[Dataset entries]
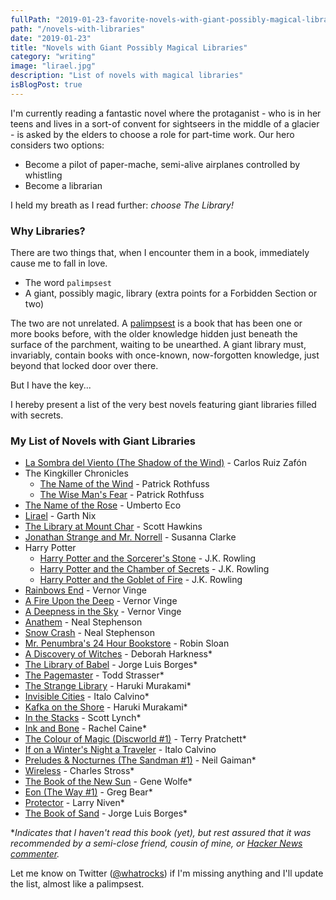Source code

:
 ```yaml
---
fullPath: "2019-01-23-favorite-novels-with-giant-possibly-magical-libraries"
path: "/novels-with-libraries"
date: "2019-01-23"
title: "Novels with Giant Possibly Magical Libraries"
category: "writing"
image: "lirael.jpg"
description: "List of novels with magical libraries"
isBlogPost: true
---
```


I'm currently reading a fantastic novel where the protaganist - who is in her teens and lives in a sort-of convent for sightseers in the middle of a glacier - is asked by the elders to choose a role for part-time work. Our hero considers two options:

* Become a pilot of paper-mache, semi-alive airplanes controlled by whistling
* Become a librarian

I held my breath as I read further: *choose The Library!*

### Why Libraries?

There are two things that, when I encounter them in a book, immediately cause me to fall in love.

* The word `palimpsest`
* A giant, possibly magic, library (extra points for a Forbidden Section or two)

The two are not unrelated. A [palimpsest](https://en.wikipedia.org/wiki/Palimpsest) is a book that has been one or more books before, with the older knowledge hidden just beneath the surface of the parchment, waiting to be unearthed. A giant library must, invariably, contain books with once-known, now-forgotten knowledge, just beyond that locked door over there.

But I have the key...

I hereby present a list of the very best novels featuring giant libraries filled with secrets.

### My List of Novels with Giant Libraries

* [La Sombra del Viento (The Shadow of the Wind)](https://www.amazon.com/gp/product/0143034901/ref=as_li_qf_asin_il_tl?ie=UTF8&tag=whatrocks09-20&creative=9325&linkCode=as2&creativeASIN=0143034901&linkId=7b51c22444a8be59bcff15afc13efe51) - Carlos Ruiz Zafón
* The Kingkiller Chronicles
    * [The Name of the Wind](https://www.amazon.com/gp/product/0756404746/ref=as_li_qf_asin_il_tl?ie=UTF8&tag=whatrocks09-20&creative=9325&linkCode=as2&creativeASIN=0756404746&linkId=d4b51238762ea3883b0ed9db5c9cfee1) - Patrick Rothfuss
    * [The Wise Man's Fear](https://www.amazon.com/gp/product/0756407915/ref=as_li_qf_asin_il_tl?ie=UTF8&tag=whatrocks09-20&creative=9325&linkCode=as2&creativeASIN=0756407915&linkId=c4d23a503d1b93ef9455655661e16edc) - Patrick Rothfuss
* [The Name of the Rose](https://www.amazon.com/gp/product/0544176561/ref=as_li_qf_asin_il_tl?ie=UTF8&tag=whatrocks09-20&creative=9325&linkCode=as2&creativeASIN=0544176561&linkId=57f7feea7ab107e4e2ac694e33798a0b) - Umberto Eco
* [Lirael](https://www.amazon.com/gp/product/B000FC12L4/ref=as_li_qf_asin_il_tl?ie=UTF8&tag=whatrocks09-20&creative=9325&linkCode=as2&creativeASIN=B000FC12L4&linkId=0fc0d40b2d8f75a34a52bd01814e3708) - Garth Nix
* [The Library at Mount Char](https://www.amazon.com/gp/product/0553418629/ref=as_li_qf_asin_il_tl?ie=UTF8&tag=whatrocks09-20&creative=9325&linkCode=as2&creativeASIN=0553418629&linkId=efcb0fde52892489e0911d1bbf7b62f1) - Scott Hawkins
* [Jonathan Strange and Mr. Norrell](https://www.amazon.com/gp/product/0765356155/ref=as_li_qf_asin_il_tl?ie=UTF8&tag=whatrocks09-20&creative=9325&linkCode=as2&creativeASIN=0765356155&linkId=d34ad098edfb335746ed0e4530a99623) - Susanna Clarke
* Harry Potter
    * [Harry Potter and the Sorcerer's Stone](https://www.amazon.com/gp/product/B00OHX65I2/ref=as_li_qf_asin_il_tl?ie=UTF8&tag=whatrocks09-20&creative=9325&linkCode=as2&creativeASIN=B00OHX65I2&linkId=0798e010bcb3334768f375e8258b7ab3) - J.K. Rowling
    * [Harry Potter and the Chamber of Secrets](https://www.amazon.com/gp/product/0545791324/ref=as_li_qf_asin_il_tl?ie=UTF8&tag=whatrocks09-20&creative=9325&linkCode=as2&creativeASIN=0545791324&linkId=b5cd0f1b4b5bbf36948989d265050520) - J.K. Rowling
    * [Harry Potter and the Goblet of Fire](https://www.amazon.com/gp/product/0439139600/ref=as_li_qf_asin_il_tl?ie=UTF8&tag=whatrocks09-20&creative=9325&linkCode=as2&creativeASIN=0439139600&linkId=a6ba2d6b1c2bfdac125d341989ff23e4) - J.K. Rowling
* [Rainbows End](https://www.amazon.com/gp/product/B00SB32ST4/ref=as_li_qf_asin_il_tl?ie=UTF8&tag=whatrocks09-20&creative=9325&linkCode=as2&creativeASIN=B00SB32ST4&linkId=a296165c788623176aab44e4cd65db3b) - Vernor Vinge
* [A Fire Upon the Deep](https://www.amazon.com/gp/product/0812515285/ref=as_li_qf_asin_il_tl?ie=UTF8&tag=whatrocks09-20&creative=9325&linkCode=as2&creativeASIN=0812515285&linkId=8b3d099da4cca9a239f336344773d2fd) - Vernor Vinge
* [A Deepness in the Sky](https://www.amazon.com/gp/product/0812536355/ref=as_li_qf_asin_il_tl?ie=UTF8&tag=whatrocks09-20&creative=9325&linkCode=as2&creativeASIN=0812536355&linkId=6e0133d53af84b4532620de8ad19324e) - Vernor Vinge
* [Anathem](https://www.amazon.com/gp/product/006147410X/ref=as_li_qf_asin_il_tl?ie=UTF8&tag=whatrocks09-20&creative=9325&linkCode=as2&creativeASIN=006147410X&linkId=acbaea0cf216d3102012a9c426e14f9d) - Neal Stephenson
* [Snow Crash](https://www.amazon.com/gp/product/0553380958/ref=as_li_qf_asin_il_tl?ie=UTF8&tag=whatrocks09-20&creative=9325&linkCode=as2&creativeASIN=0553380958&linkId=abf3caf9f77c64ef1503e437b7463153) - Neal Stephenson
* [Mr. Penumbra's 24 Hour Bookstore](https://www.amazon.com/gp/product/1250037751/ref=as_li_qf_asin_il_tl?ie=UTF8&tag=whatrocks09-20&creative=9325&linkCode=as2&creativeASIN=1250037751&linkId=2a70e649d7428e557e654397bf8560c9) - Robin Sloan
* [A Discovery of Witches](https://www.amazon.com/gp/product/B004DI7HZ6/ref=as_li_qf_asin_il_tl?ie=UTF8&tag=whatrocks09-20&creative=9325&linkCode=as2&creativeASIN=B004DI7HZ6&linkId=6238642fb928a95804cd6bb997931bc3) - Deborah Harkness*
* [The Library of Babel](https://www.amazon.com/gp/product/9939518757/ref=as_li_qf_asin_il_tl?ie=UTF8&tag=whatrocks09-20&creative=9325&linkCode=as2&creativeASIN=9939518757&linkId=53fb16307682363738f2eb5fe27115ae) - Jorge Luis Borges*
* [The Pagemaster](https://www.amazon.com/gp/product/B00ECTR26U/ref=as_li_qf_asin_il_tl?ie=UTF8&tag=whatrocks09-20&creative=9325&linkCode=as2&creativeASIN=B00ECTR26U&linkId=bd4c9c2c96287554af6e75458f70676b) - Todd Strasser*
* [The Strange Library](https://www.amazon.com/gp/product/0385354304/ref=as_li_qf_asin_il_tl?ie=UTF8&tag=whatrocks09-20&creative=9325&linkCode=as2&creativeASIN=0385354304&linkId=61adf5d2fcd0eef14bafe8f09d5de4f3) - Haruki Murakami*
* [Invisible Cities](https://www.amazon.com/gp/product/0156453800/ref=as_li_qf_asin_il_tl?ie=UTF8&tag=whatrocks09-20&creative=9325&linkCode=as2&creativeASIN=0156453800&linkId=73c9318067a8daf3c6f834e43b73d8b8) - Italo Calvino*
* [Kafka on the Shore](https://www.amazon.com/gp/product/1400079276/ref=as_li_qf_asin_il_tl?ie=UTF8&tag=whatrocks09-20&creative=9325&linkCode=as2&creativeASIN=1400079276&linkId=4bb1046b55e17d2c4f2b0599564a5d48) - Haruki Murakami*
* [In the Stacks](https://www.amazon.com/gp/product/B07GCSJ72W/ref=as_li_qf_asin_il_tl?ie=UTF8&tag=whatrocks09-20&creative=9325&linkCode=as2&creativeASIN=B07GCSJ72W&linkId=fbd212d64827a7deb8331c6203995002) - Scott Lynch*
* [Ink and Bone](https://www.amazon.com/gp/product/0451473132/ref=as_li_qf_asin_il_tl?ie=UTF8&tag=whatrocks09-20&creative=9325&linkCode=as2&creativeASIN=0451473132&linkId=d89f0625907fa90f3b53ab893148d10d) - Rachel Caine*
* [The Colour of Magic (Discworld #1)](https://www.amazon.com/gp/product/0062225677/ref=as_li_qf_asin_il_tl?ie=UTF8&tag=whatrocks09-20&creative=9325&linkCode=as2&creativeASIN=0062225677&linkId=9ad495e0fd9c2c3f9a419ba8e2ede7fa) - Terry Pratchett*
* [If on a Winter's Night a Traveler](https://www.amazon.com/gp/product/0156439611/ref=as_li_qf_asin_il_tl?ie=UTF8&tag=whatrocks09-20&creative=9325&linkCode=as2&creativeASIN=0156439611&linkId=917a65fce2cbea549967980ec24cd37f) - Italo Calvino
* [Preludes & Nocturnes (The Sandman #1)](https://www.amazon.com/gp/product/1401284779/ref=as_li_qf_asin_il_tl?ie=UTF8&tag=whatrocks09-20&creative=9325&linkCode=as2&creativeASIN=1401284779&linkId=c35338e2e6f497a3bba6e99781c05e42) - Neil Gaiman*
* [Wireless](https://www.amazon.com/gp/product/B002AU7MEK/ref=as_li_qf_asin_il_tl?ie=UTF8&tag=whatrocks09-20&creative=9325&linkCode=as2&creativeASIN=B002AU7MEK&linkId=cf8dd146c099100b6452a22611d7719b) - Charles Stross*
* [The Book of the New Sun](https://www.amazon.com/gp/product/B075JL493G/ref=as_li_qf_asin_il_tl?ie=UTF8&tag=whatrocks09-20&creative=9325&linkCode=as2&creativeASIN=B075JL493G&linkId=6a0cf43320e0c1ea1aa7ec2d484de7c6) - Gene Wolfe*
* [Eon (The Way #1)](https://www.amazon.com/gp/product/B00J3EU5RC/ref=as_li_qf_asin_il_tl?ie=UTF8&tag=whatrocks09-20&creative=9325&linkCode=as2&creativeASIN=B00J3EU5RC&linkId=ab1c6d1ceed5c7bc06227161b7b3fbe2) - Greg Bear*
* [Protector](https://www.amazon.com/gp/product/0345353129/ref=as_li_qf_asin_il_tl?ie=UTF8&tag=whatrocks09-20&creative=9325&linkCode=as2&creativeASIN=0345353129&linkId=d2322df408c9bf0ef16b37ece60fffe9) - Larry Niven*
* [The Book of Sand](https://www.amazon.com/gp/product/0143105299/ref=as_li_qf_asin_il_tl?ie=UTF8&tag=whatrocks09-20&creative=9325&linkCode=as2&creativeASIN=0143105299&linkId=979204c2b6688608dc3e13a40827f384) - Jorge Luis Borges*

**Indicates that I haven't read this book (yet), but rest assured that it was recommended by a semi-close friend, cousin of mine, or [Hacker News commenter](https://news.ycombinator.com/item?id=19108230).*

Let me know on Twitter ([@whatrocks](https://twitter.com/whatrocks)) if I'm missing anything and I'll update the list, almost like a palimpsest.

**Problem statement:** Give the number of lines in the entries that hold the string "with", and add nothing else.

**Task result:** 7